## Exercise data
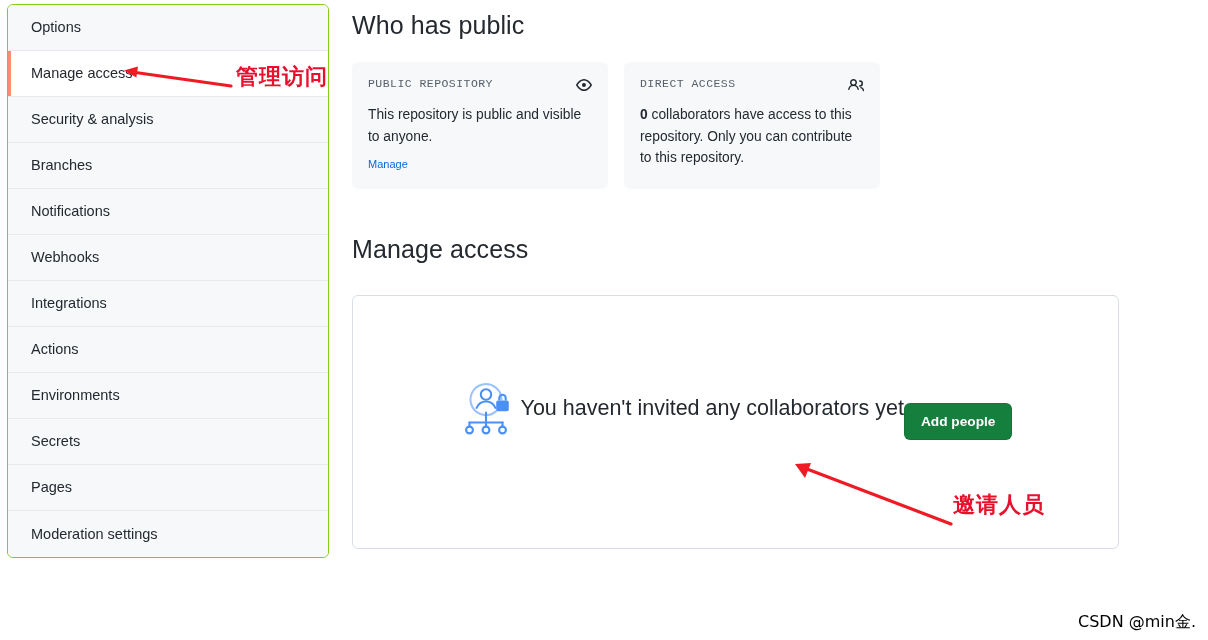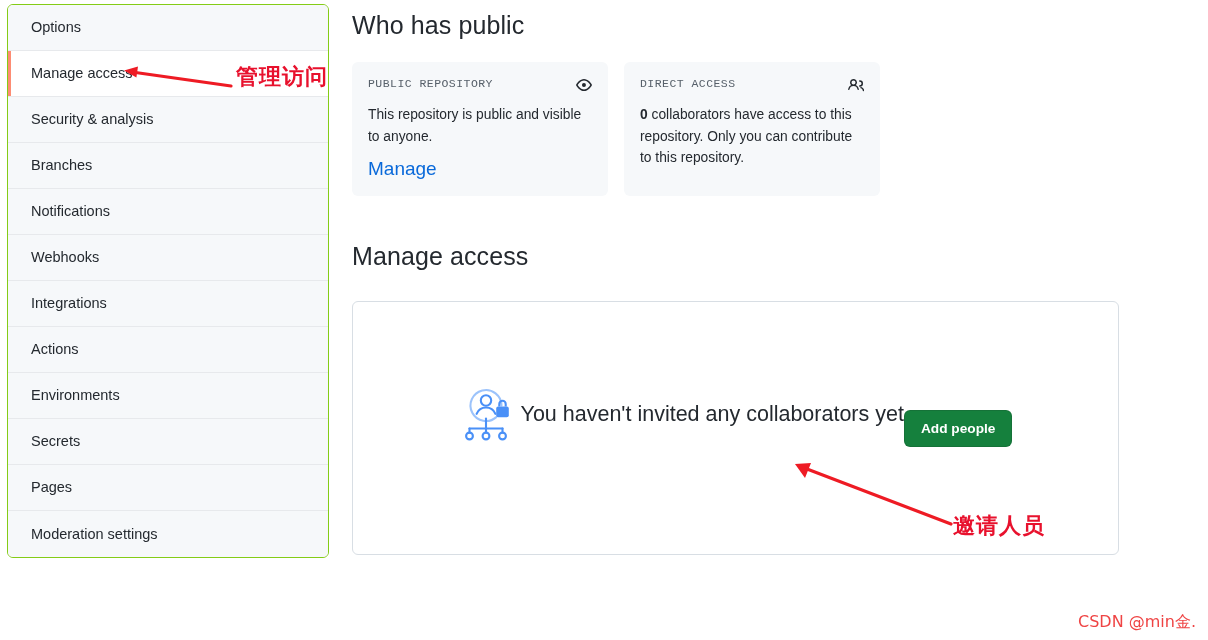--- a/index.html
+++ b/index.html
@@ -102,21 +102,21 @@
   .card-body {
     margin-top: 11px;
     font-size: 13.8px;
     line-height: 1.55;
     color: #24292f;
   }
   .card-body b { font-weight: 700; }
   .card-link {
     display: inline-block;
     margin-top: 11px;
-    font-size: 19px;
+    font-size: 11px;
     color: #0969da;
     text-decoration: none;
     cursor: pointer;
   }
 
   #manage-access-title { margin-top: 45px; }
 
   .empty-panel {
     margin-top: 29px;
     width: 767px;
@@ -153,31 +153,31 @@
   .annot-text {
     position: absolute;
     color: #e8112d;
     font-family: "DejaVu Sans", sans-serif;
     font-size: 22px;
     font-weight: 700;
     white-space: nowrap;
     letter-spacing: 1px;
   }
   #annot-manage-access-text { left: 236px; top: 62px; }
-  #annot-invite-people-text { left: 953px; top: 511px; }
+  #annot-invite-people-text { left: 953px; top: 490px; }
 
   .annot-arrow { position: absolute; pointer-events: none; }
   #annot-arrow-sidebar { left: 118px; top: 58px; }
   #annot-arrow-addpeople { left: 785px; top: 458px; }
 
   .watermark {
     position: absolute;
     right: 12px;
     bottom: 7px;
-    color: #ef4444;
+    color: #000000;
     font-size: 16px;
     font-family: "DejaVu Sans", sans-serif;
     white-space: nowrap;
   }
 </style>
 </head>
 <body>
 
 <div id="root">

## What you will do
The answer should contain nothing except the lines from the one with "-102,21 +102,21 @@" to the end of the material above, each given again exactly.

## Exercise answer
@@ -102,21 +102,21 @@
   .card-body {
     margin-top: 11px;
     font-size: 13.8px;
     line-height: 1.55;
     color: #24292f;
   }
   .card-body b { font-weight: 700; }
   .card-link {
     display: inline-block;
     margin-top: 11px;
-    font-size: 19px;
+    font-size: 11px;
     color: #0969da;
     text-decoration: none;
     cursor: pointer;
   }
 
   #manage-access-title { margin-top: 45px; }
 
   .empty-panel {
     margin-top: 29px;
     width: 767px;
@@ -153,31 +153,31 @@
   .annot-text {
     position: absolute;
     color: #e8112d;
     font-family: "DejaVu Sans", sans-serif;
     font-size: 22px;
     font-weight: 700;
     white-space: nowrap;
     letter-spacing: 1px;
   }
   #annot-manage-access-text { left: 236px; top: 62px; }
-  #annot-invite-people-text { left: 953px; top: 511px; }
+  #annot-invite-people-text { left: 953px; top: 490px; }
 
   .annot-arrow { position: absolute; pointer-events: none; }
   #annot-arrow-sidebar { left: 118px; top: 58px; }
   #annot-arrow-addpeople { left: 785px; top: 458px; }
 
   .watermark {
     position: absolute;
     right: 12px;
     bottom: 7px;
-    color: #ef4444;
+    color: #000000;
     font-size: 16px;
     font-family: "DejaVu Sans", sans-serif;
     white-space: nowrap;
   }
 </style>
 </head>
 <body>
 
 <div id="root">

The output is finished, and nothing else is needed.